Friday, July 26, 2024
7/26/2024
Project Summary/Abstract Cells and organisms, from simple to complex, carry the same genetic DNA sequence organized into genes. Multicellular eukaryotes transcribe and process genes into RNA isoforms through a process called alternative splicing. Alternative splicing is developmentally and cell-type specifically regulated. It is foundational to how higher organisms’ genomes are decoded. Yet, critical and fundamental questions regarding its regulation and the function of its output remain unanswered. For example, circRNA being a ubiquitous product of alternative splicing was only discovered in 2012, and its regulation and function remains enigmatic. circRNAs’ discovery revealed a larger critical knowledge gap in the field for “what, how and why” genes are alternatively spliced.
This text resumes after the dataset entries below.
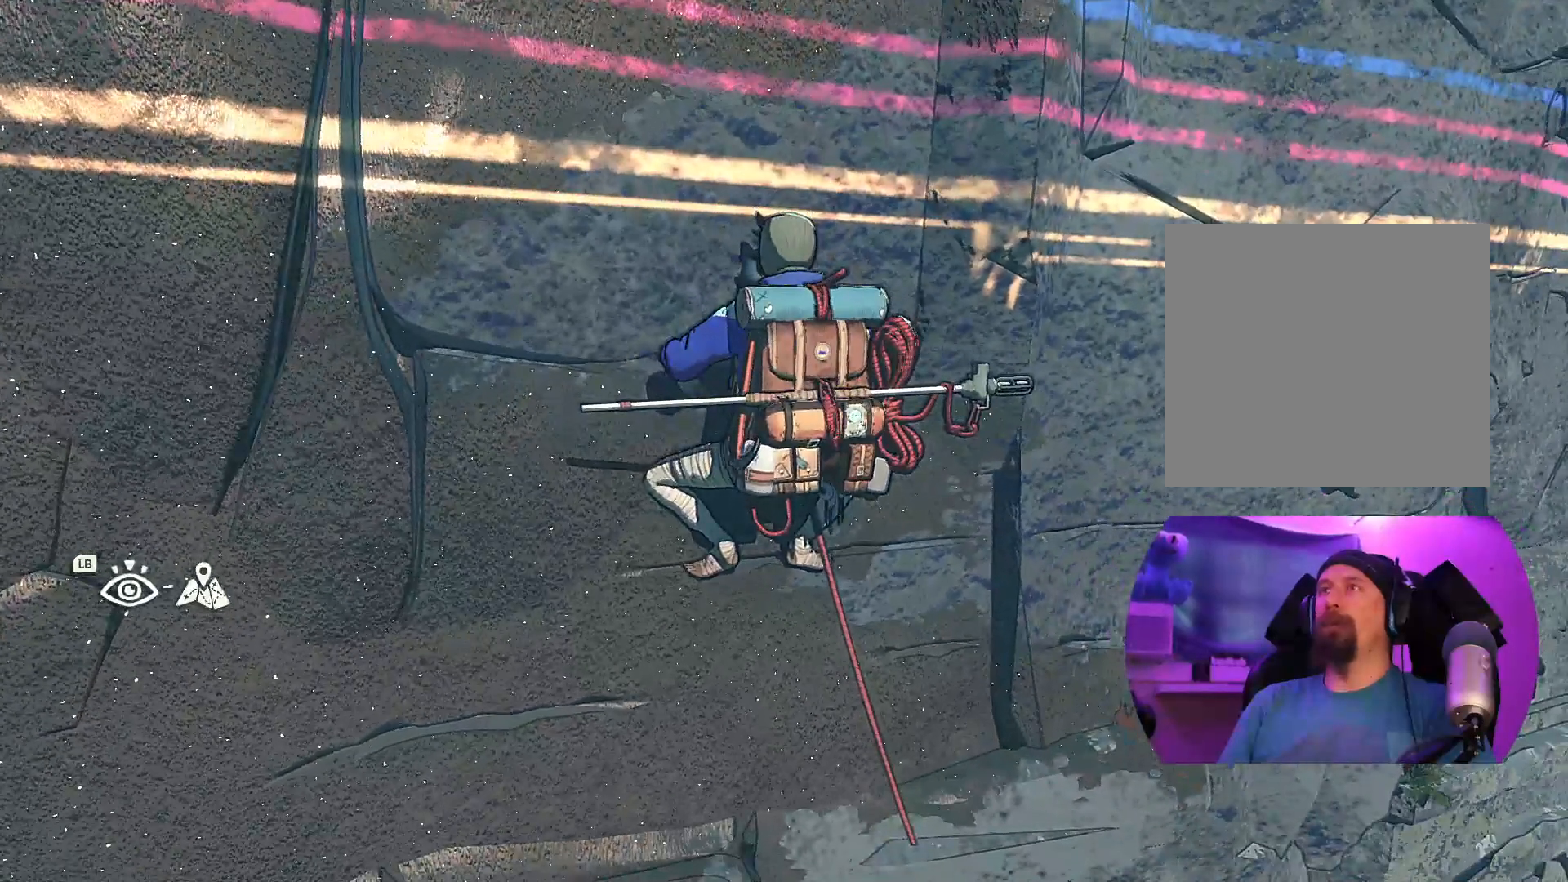
{"buttons": ["R1"], "left_stick": "up-left", "right_stick": "center", "events": [[67, "R1", "down"], [184, "left_stick", "up-left"]]}
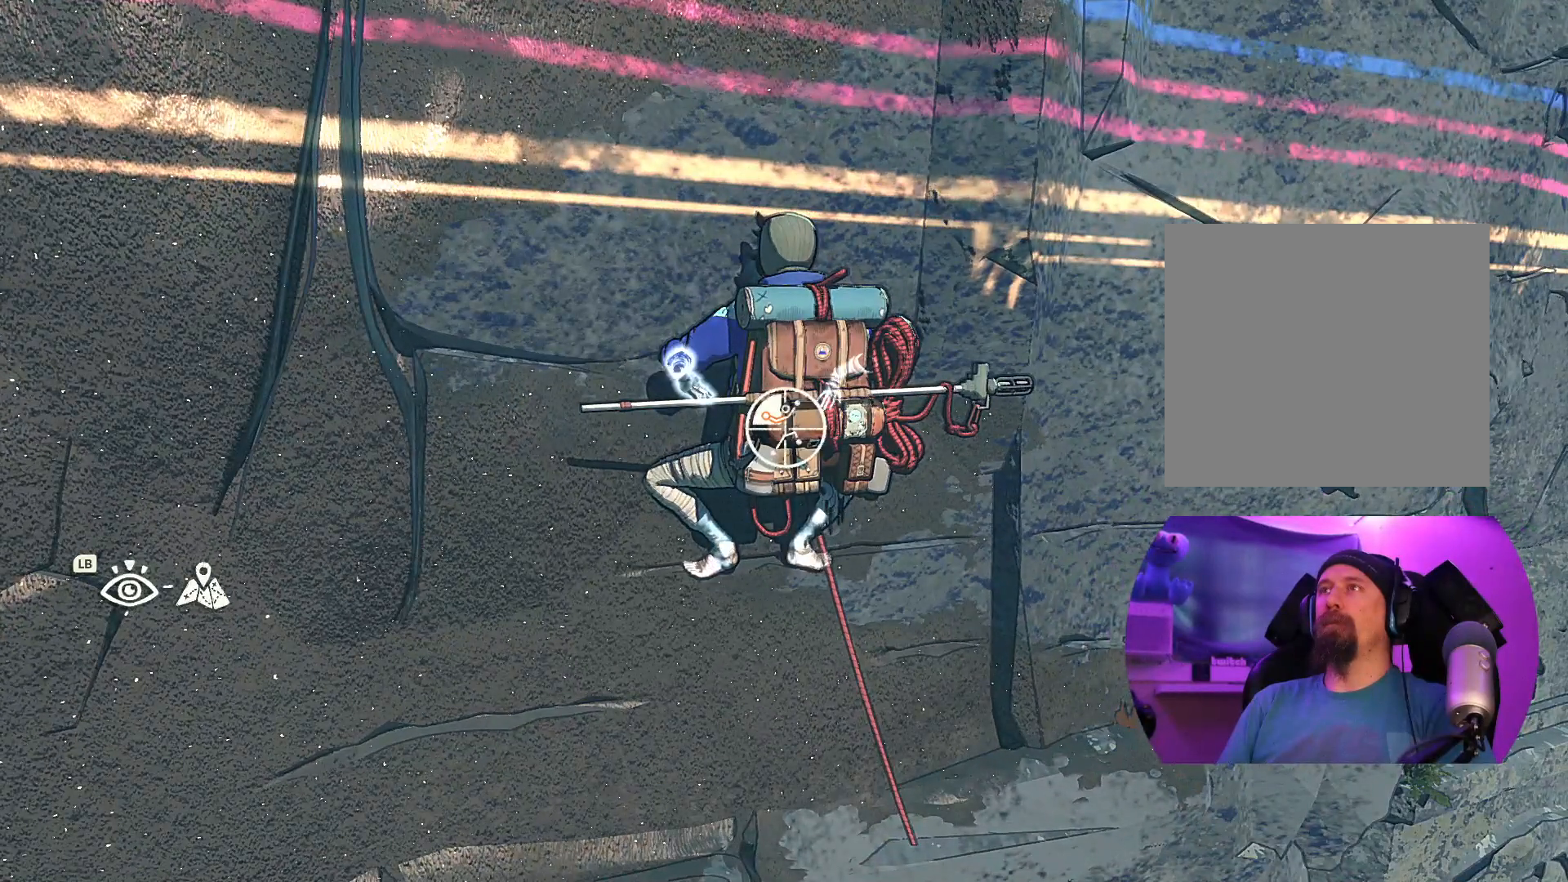
{"buttons": [], "left_stick": "up-left", "right_stick": "center", "events": [[100, "R1", "up"]]}
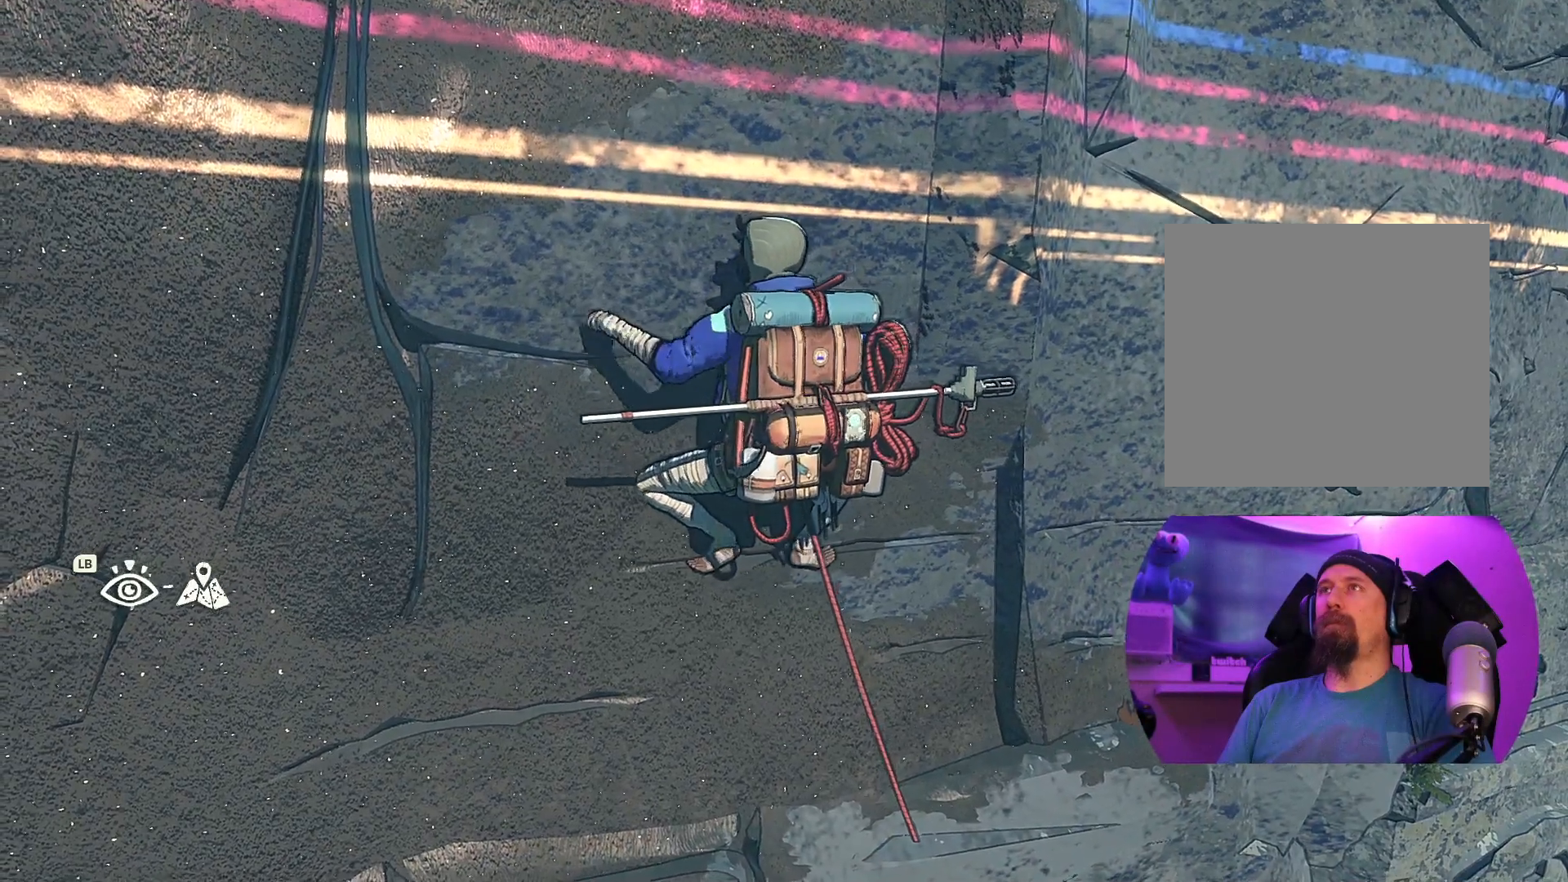
{"buttons": [], "left_stick": "up-left", "right_stick": "center", "events": []}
What RNA splice variants are expressed, how splicing is regulated and which spliced RNAs have essential functions? Answering these questions is critical for predicting which of myriad genetic variants cause disease and why they do so. Answers will also enable a new generation of digital nucleic acid biomarkers and diagnostics for disease, drug targets for correcting dysregulated splicing and identification of pathogenic protein- or non-coding products (respectively) as well as fundamental basic scientific insight into evolution and function of eukaryotic genomes. The proposed research will couple novel statistical analyses of -omics data by taking an unbiased approach and including biological features that are understudied or un-annotated. Predictions will be coupled with incisive experimental validation to reveal new principles of how RNAs, including circRNAs, are spliced and how they function. This research potentiates significant new discoveries in why alternative splicing exists and how this understanding can be used for precision medicine.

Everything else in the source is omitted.